[Given records — start]
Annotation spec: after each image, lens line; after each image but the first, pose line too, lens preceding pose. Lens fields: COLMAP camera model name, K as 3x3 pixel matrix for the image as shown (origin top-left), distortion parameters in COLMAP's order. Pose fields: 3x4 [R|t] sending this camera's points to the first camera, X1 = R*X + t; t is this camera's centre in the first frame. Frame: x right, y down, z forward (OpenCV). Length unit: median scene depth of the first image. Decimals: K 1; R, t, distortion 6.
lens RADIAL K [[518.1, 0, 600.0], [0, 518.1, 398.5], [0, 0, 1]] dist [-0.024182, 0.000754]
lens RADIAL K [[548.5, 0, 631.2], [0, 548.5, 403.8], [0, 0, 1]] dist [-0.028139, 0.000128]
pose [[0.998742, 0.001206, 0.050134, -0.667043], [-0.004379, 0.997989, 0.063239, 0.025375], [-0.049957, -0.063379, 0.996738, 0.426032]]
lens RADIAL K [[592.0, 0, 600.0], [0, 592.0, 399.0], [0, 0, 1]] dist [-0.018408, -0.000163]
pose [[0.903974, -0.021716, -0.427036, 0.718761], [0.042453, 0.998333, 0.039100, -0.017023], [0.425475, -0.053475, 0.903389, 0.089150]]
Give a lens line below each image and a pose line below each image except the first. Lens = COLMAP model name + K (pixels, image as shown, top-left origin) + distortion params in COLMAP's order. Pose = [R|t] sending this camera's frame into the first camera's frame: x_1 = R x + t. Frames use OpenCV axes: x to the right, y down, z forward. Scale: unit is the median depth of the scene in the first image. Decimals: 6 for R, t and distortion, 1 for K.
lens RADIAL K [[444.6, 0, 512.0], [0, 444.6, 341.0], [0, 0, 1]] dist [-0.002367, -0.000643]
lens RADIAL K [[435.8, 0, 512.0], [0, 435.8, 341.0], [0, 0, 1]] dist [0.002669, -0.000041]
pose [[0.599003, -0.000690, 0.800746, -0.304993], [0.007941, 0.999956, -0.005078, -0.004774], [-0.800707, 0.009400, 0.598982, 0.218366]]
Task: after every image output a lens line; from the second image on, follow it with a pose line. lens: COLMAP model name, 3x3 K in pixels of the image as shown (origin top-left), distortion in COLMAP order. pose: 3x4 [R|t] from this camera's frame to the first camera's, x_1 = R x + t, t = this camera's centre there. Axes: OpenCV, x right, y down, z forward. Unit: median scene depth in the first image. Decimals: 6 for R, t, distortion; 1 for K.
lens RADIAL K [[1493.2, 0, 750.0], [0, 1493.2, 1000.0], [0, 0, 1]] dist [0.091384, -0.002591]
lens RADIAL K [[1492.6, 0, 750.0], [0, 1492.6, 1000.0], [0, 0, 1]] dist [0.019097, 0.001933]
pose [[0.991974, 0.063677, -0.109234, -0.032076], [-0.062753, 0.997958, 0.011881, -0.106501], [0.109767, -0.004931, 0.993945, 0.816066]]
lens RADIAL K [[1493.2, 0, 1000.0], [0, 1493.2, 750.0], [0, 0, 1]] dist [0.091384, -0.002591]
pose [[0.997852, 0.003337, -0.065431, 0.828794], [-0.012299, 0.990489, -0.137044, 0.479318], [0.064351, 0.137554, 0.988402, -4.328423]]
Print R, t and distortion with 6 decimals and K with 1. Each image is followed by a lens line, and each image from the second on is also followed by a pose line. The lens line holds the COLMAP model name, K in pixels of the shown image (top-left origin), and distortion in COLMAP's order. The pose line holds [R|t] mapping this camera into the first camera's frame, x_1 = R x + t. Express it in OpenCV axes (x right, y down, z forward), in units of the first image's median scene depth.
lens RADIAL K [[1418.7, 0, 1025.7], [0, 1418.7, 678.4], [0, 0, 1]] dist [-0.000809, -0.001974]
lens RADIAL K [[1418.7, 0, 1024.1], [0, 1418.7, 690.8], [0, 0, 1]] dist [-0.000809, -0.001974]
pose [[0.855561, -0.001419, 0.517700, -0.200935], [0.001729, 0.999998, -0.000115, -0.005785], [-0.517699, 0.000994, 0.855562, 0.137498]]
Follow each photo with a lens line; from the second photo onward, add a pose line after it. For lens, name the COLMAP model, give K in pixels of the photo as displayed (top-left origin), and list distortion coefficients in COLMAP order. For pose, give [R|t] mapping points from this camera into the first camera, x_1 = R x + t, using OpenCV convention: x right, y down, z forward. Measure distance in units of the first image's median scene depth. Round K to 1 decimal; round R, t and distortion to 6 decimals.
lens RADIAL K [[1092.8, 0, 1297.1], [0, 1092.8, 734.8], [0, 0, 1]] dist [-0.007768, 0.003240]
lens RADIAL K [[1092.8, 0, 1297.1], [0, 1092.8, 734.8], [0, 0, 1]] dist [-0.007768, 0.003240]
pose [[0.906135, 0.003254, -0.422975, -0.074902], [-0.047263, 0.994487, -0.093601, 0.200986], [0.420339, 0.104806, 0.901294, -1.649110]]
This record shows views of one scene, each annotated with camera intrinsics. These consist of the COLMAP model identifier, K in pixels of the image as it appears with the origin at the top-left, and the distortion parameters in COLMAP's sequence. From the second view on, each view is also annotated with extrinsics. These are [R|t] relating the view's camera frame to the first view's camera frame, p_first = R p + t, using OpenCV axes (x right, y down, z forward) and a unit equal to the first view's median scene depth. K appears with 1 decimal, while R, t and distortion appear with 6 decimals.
[Given records — finish]
▶ **Exercise**: Write an exact transcription of every entry above.

▶ **Output of the task**:
Annotation spec: after each image, lens line; after each image but the first, pose line too, lens preceding pose. Lens fields: COLMAP camera model name, K as 3x3 pixel matrix for the image as shown (origin top-left), distortion parameters in COLMAP's order. Pose fields: 3x4 [R|t] sending this camera's points to the first camera, X1 = R*X + t; t is this camera's centre in the first frame. Frame: x right, y down, z forward (OpenCV). Length unit: median scene depth of the first image. Decimals: K 1; R, t, distortion 6.
lens RADIAL K [[518.1, 0, 600.0], [0, 518.1, 398.5], [0, 0, 1]] dist [-0.024182, 0.000754]
lens RADIAL K [[548.5, 0, 631.2], [0, 548.5, 403.8], [0, 0, 1]] dist [-0.028139, 0.000128]
pose [[0.998742, 0.001206, 0.050134, -0.667043], [-0.004379, 0.997989, 0.063239, 0.025375], [-0.049957, -0.063379, 0.996738, 0.426032]]
lens RADIAL K [[592.0, 0, 600.0], [0, 592.0, 399.0], [0, 0, 1]] dist [-0.018408, -0.000163]
pose [[0.903974, -0.021716, -0.427036, 0.718761], [0.042453, 0.998333, 0.039100, -0.017023], [0.425475, -0.053475, 0.903389, 0.089150]]
Give a lens line below each image and a pose line below each image except the first. Lens = COLMAP model name + K (pixels, image as shown, top-left origin) + distortion params in COLMAP's order. Pose = [R|t] sending this camera's frame into the first camera's frame: x_1 = R x + t. Frames use OpenCV axes: x to the right, y down, z forward. Scale: unit is the median depth of the scene in the first image. Decimals: 6 for R, t and distortion, 1 for K.
lens RADIAL K [[444.6, 0, 512.0], [0, 444.6, 341.0], [0, 0, 1]] dist [-0.002367, -0.000643]
lens RADIAL K [[435.8, 0, 512.0], [0, 435.8, 341.0], [0, 0, 1]] dist [0.002669, -0.000041]
pose [[0.599003, -0.000690, 0.800746, -0.304993], [0.007941, 0.999956, -0.005078, -0.004774], [-0.800707, 0.009400, 0.598982, 0.218366]]
Task: after every image output a lens line; from the second image on, follow it with a pose line. lens: COLMAP model name, 3x3 K in pixels of the image as shown (origin top-left), distortion in COLMAP order. pose: 3x4 [R|t] from this camera's frame to the first camera's, x_1 = R x + t, t = this camera's centre there. Axes: OpenCV, x right, y down, z forward. Unit: median scene depth in the first image. Decimals: 6 for R, t, distortion; 1 for K.
lens RADIAL K [[1493.2, 0, 750.0], [0, 1493.2, 1000.0], [0, 0, 1]] dist [0.091384, -0.002591]
lens RADIAL K [[1492.6, 0, 750.0], [0, 1492.6, 1000.0], [0, 0, 1]] dist [0.019097, 0.001933]
pose [[0.991974, 0.063677, -0.109234, -0.032076], [-0.062753, 0.997958, 0.011881, -0.106501], [0.109767, -0.004931, 0.993945, 0.816066]]
lens RADIAL K [[1493.2, 0, 1000.0], [0, 1493.2, 750.0], [0, 0, 1]] dist [0.091384, -0.002591]
pose [[0.997852, 0.003337, -0.065431, 0.828794], [-0.012299, 0.990489, -0.137044, 0.479318], [0.064351, 0.137554, 0.988402, -4.328423]]
Print R, t and distortion with 6 decimals and K with 1. Each image is followed by a lens line, and each image from the second on is also followed by a pose line. The lens line holds the COLMAP model name, K in pixels of the shown image (top-left origin), and distortion in COLMAP's order. The pose line holds [R|t] mapping this camera into the first camera's frame, x_1 = R x + t. Express it in OpenCV axes (x right, y down, z forward), in units of the first image's median scene depth.
lens RADIAL K [[1418.7, 0, 1025.7], [0, 1418.7, 678.4], [0, 0, 1]] dist [-0.000809, -0.001974]
lens RADIAL K [[1418.7, 0, 1024.1], [0, 1418.7, 690.8], [0, 0, 1]] dist [-0.000809, -0.001974]
pose [[0.855561, -0.001419, 0.517700, -0.200935], [0.001729, 0.999998, -0.000115, -0.005785], [-0.517699, 0.000994, 0.855562, 0.137498]]
Follow each photo with a lens line; from the second photo onward, add a pose line after it. For lens, name the COLMAP model, give K in pixels of the photo as displayed (top-left origin), and list distortion coefficients in COLMAP order. For pose, give [R|t] mapping points from this camera into the first camera, x_1 = R x + t, using OpenCV convention: x right, y down, z forward. Measure distance in units of the first image's median scene depth. Round K to 1 decimal; round R, t and distortion to 6 decimals.
lens RADIAL K [[1092.8, 0, 1297.1], [0, 1092.8, 734.8], [0, 0, 1]] dist [-0.007768, 0.003240]
lens RADIAL K [[1092.8, 0, 1297.1], [0, 1092.8, 734.8], [0, 0, 1]] dist [-0.007768, 0.003240]
pose [[0.906135, 0.003254, -0.422975, -0.074902], [-0.047263, 0.994487, -0.093601, 0.200986], [0.420339, 0.104806, 0.901294, -1.649110]]
This record shows views of one scene, each annotated with camera intrinsics. These consist of the COLMAP model identifier, K in pixels of the image as it appears with the origin at the top-left, and the distortion parameters in COLMAP's sequence. From the second view on, each view is also annotated with extrinsics. These are [R|t] relating the view's camera frame to the first view's camera frame, p_first = R p + t, using OpenCV axes (x right, y down, z forward) and a unit equal to the first view's median scene depth. K appears with 1 decimal, while R, t and distortion appear with 6 decimals.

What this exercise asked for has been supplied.